**ACTIVITY:**
An exact copy of all records is expected, minus the images.

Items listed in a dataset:
──────

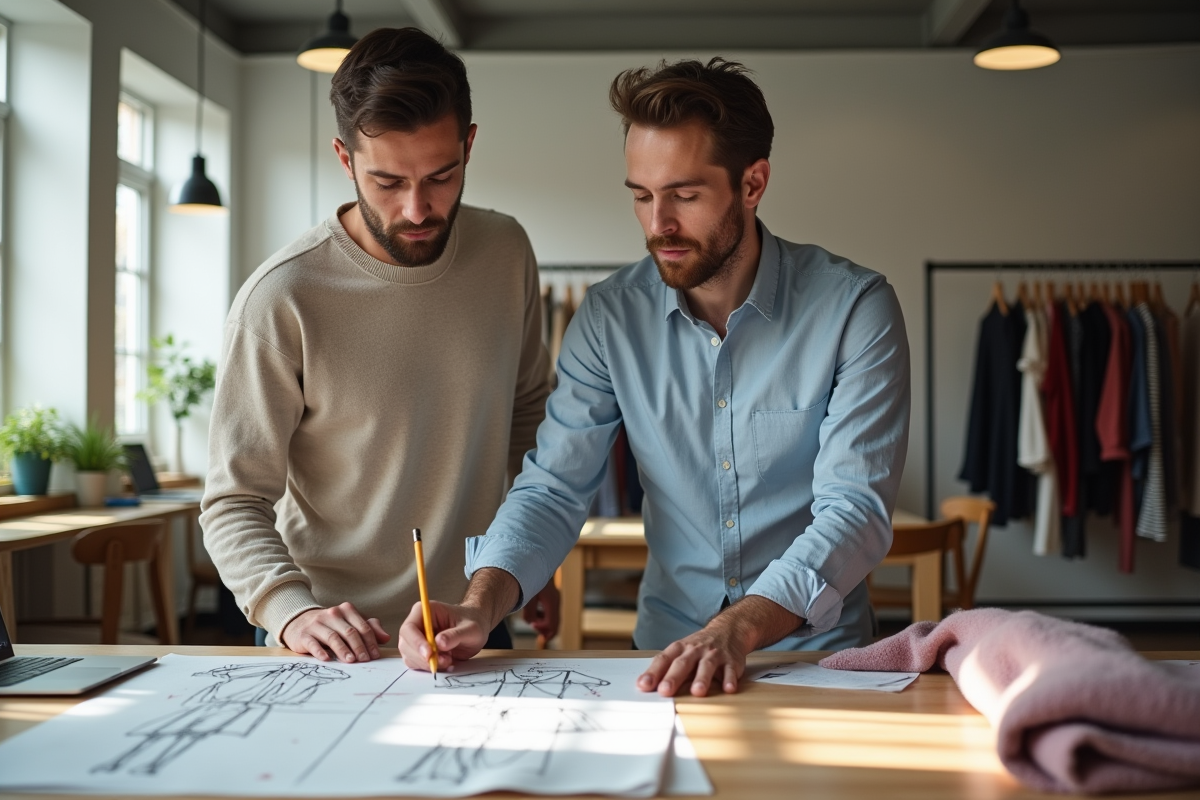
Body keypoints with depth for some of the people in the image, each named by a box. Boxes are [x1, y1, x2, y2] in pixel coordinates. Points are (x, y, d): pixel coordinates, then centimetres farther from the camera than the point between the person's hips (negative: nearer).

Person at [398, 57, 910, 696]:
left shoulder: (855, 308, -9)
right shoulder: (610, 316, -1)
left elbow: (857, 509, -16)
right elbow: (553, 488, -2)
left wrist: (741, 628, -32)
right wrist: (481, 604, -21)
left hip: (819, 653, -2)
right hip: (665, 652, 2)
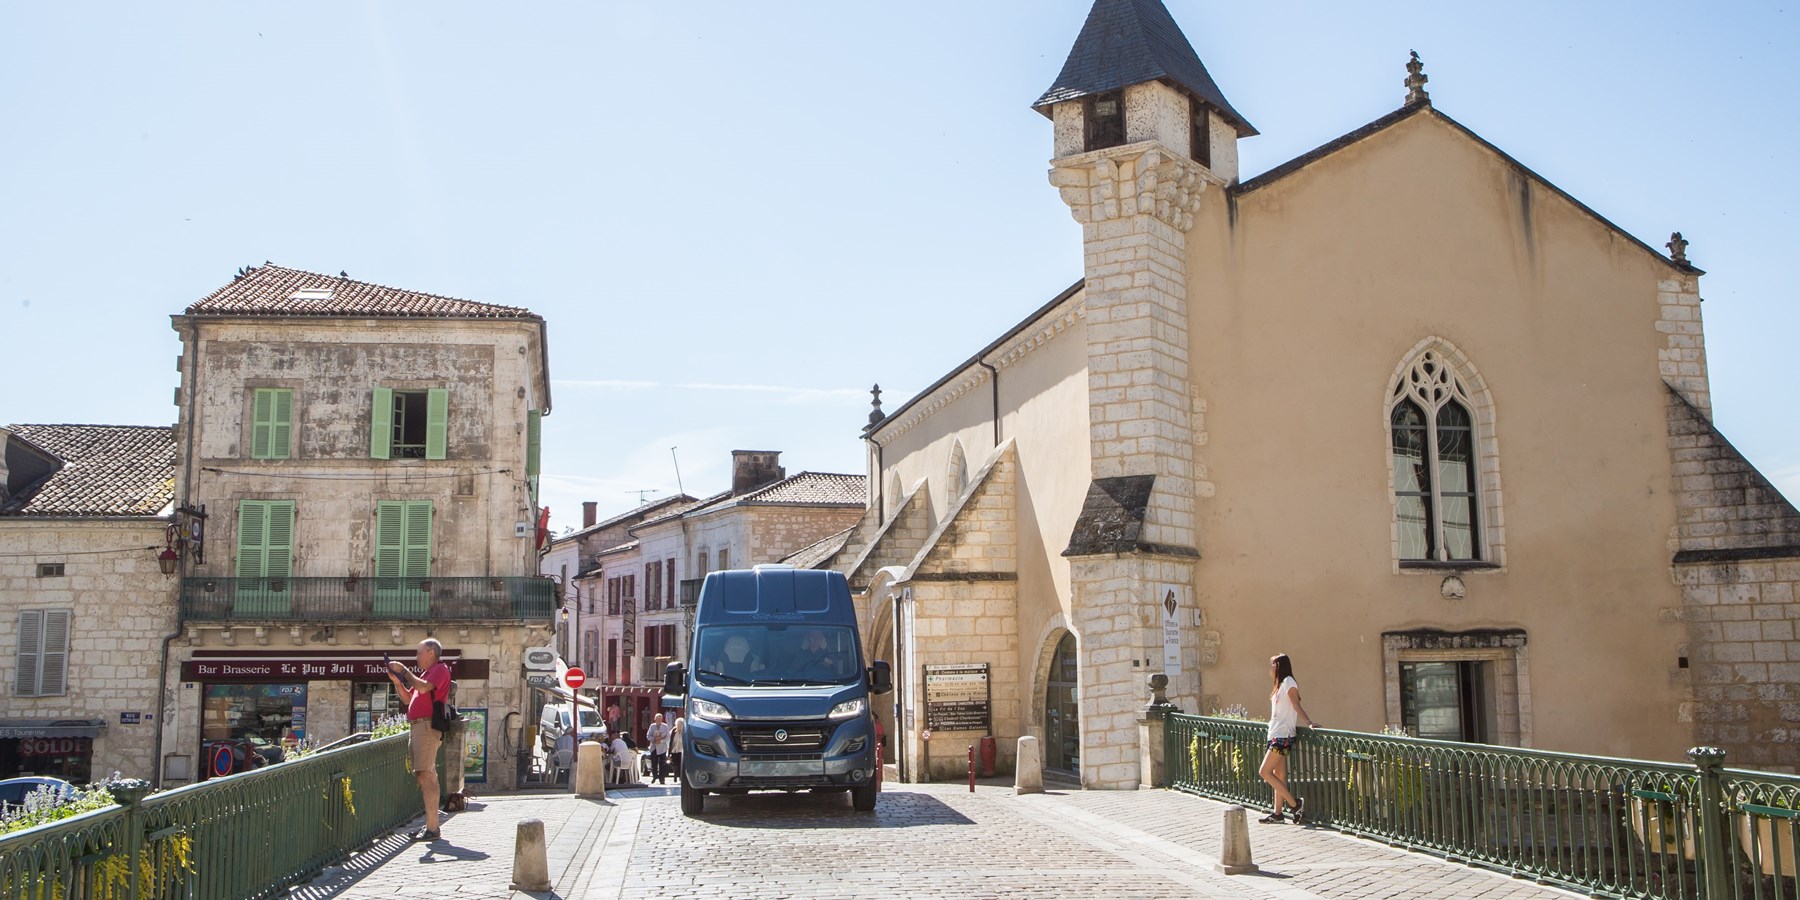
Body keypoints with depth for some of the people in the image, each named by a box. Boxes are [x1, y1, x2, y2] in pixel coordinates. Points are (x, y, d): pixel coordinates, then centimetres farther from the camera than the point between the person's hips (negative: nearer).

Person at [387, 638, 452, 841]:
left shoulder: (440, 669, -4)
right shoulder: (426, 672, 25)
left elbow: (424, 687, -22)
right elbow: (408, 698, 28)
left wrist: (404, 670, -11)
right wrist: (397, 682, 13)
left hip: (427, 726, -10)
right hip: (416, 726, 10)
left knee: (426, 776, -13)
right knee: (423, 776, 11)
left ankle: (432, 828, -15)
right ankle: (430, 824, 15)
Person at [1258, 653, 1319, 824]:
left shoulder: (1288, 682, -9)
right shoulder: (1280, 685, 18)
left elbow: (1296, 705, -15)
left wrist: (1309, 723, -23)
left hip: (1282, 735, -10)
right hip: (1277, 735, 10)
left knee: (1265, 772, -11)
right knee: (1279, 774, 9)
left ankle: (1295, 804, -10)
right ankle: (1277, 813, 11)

──────

**REPLY TO THE TASK:**
Body keypoints with depth for some of the people in the image, each named by a box. Boxes are [x1, y1, x2, y2] in pixel coordinates. Points are (x, y, d): pixel coordinates, then centimetres farther from the camera than the point between the person's hips (negative: nearer).

Person at [398, 57, 910, 696]:
left shoulder: (855, 308, -9)
right shoulder: (610, 316, -1)
left elbow: (857, 509, -16)
right elbow: (553, 488, -2)
left wrist: (741, 628, -32)
right wrist: (481, 604, -21)
left hip: (819, 653, -2)
right hip: (665, 652, 2)
Body keypoints with depth for some of the people in the image, each named by a box. Boxes are [x1, y1, x2, y2] in pixel coordinates. Points are (x, y, d): pixel coordinates, then centimetres farther from the camera than the point between the person's hips (negative: nearer).

Person at [387, 638, 452, 841]:
left shoulder: (440, 669, -4)
right shoulder: (426, 672, 25)
left elbow: (424, 687, -22)
right elbow: (408, 698, 28)
left wrist: (404, 670, -11)
right wrist: (397, 682, 13)
left hip: (427, 726, -10)
right hip: (416, 726, 10)
left knee: (426, 776, -13)
right knee: (423, 776, 11)
left ankle: (432, 828, -15)
right ankle: (430, 824, 15)
Person at [1258, 653, 1319, 824]:
left shoulder: (1288, 682, -9)
right shoulder: (1280, 685, 18)
left elbow: (1296, 705, -15)
left wrist: (1309, 723, -23)
left hip: (1282, 735, -10)
right hip: (1277, 735, 10)
left knee: (1265, 772, -11)
right knee: (1279, 774, 9)
left ankle: (1295, 804, -10)
right ankle: (1277, 813, 11)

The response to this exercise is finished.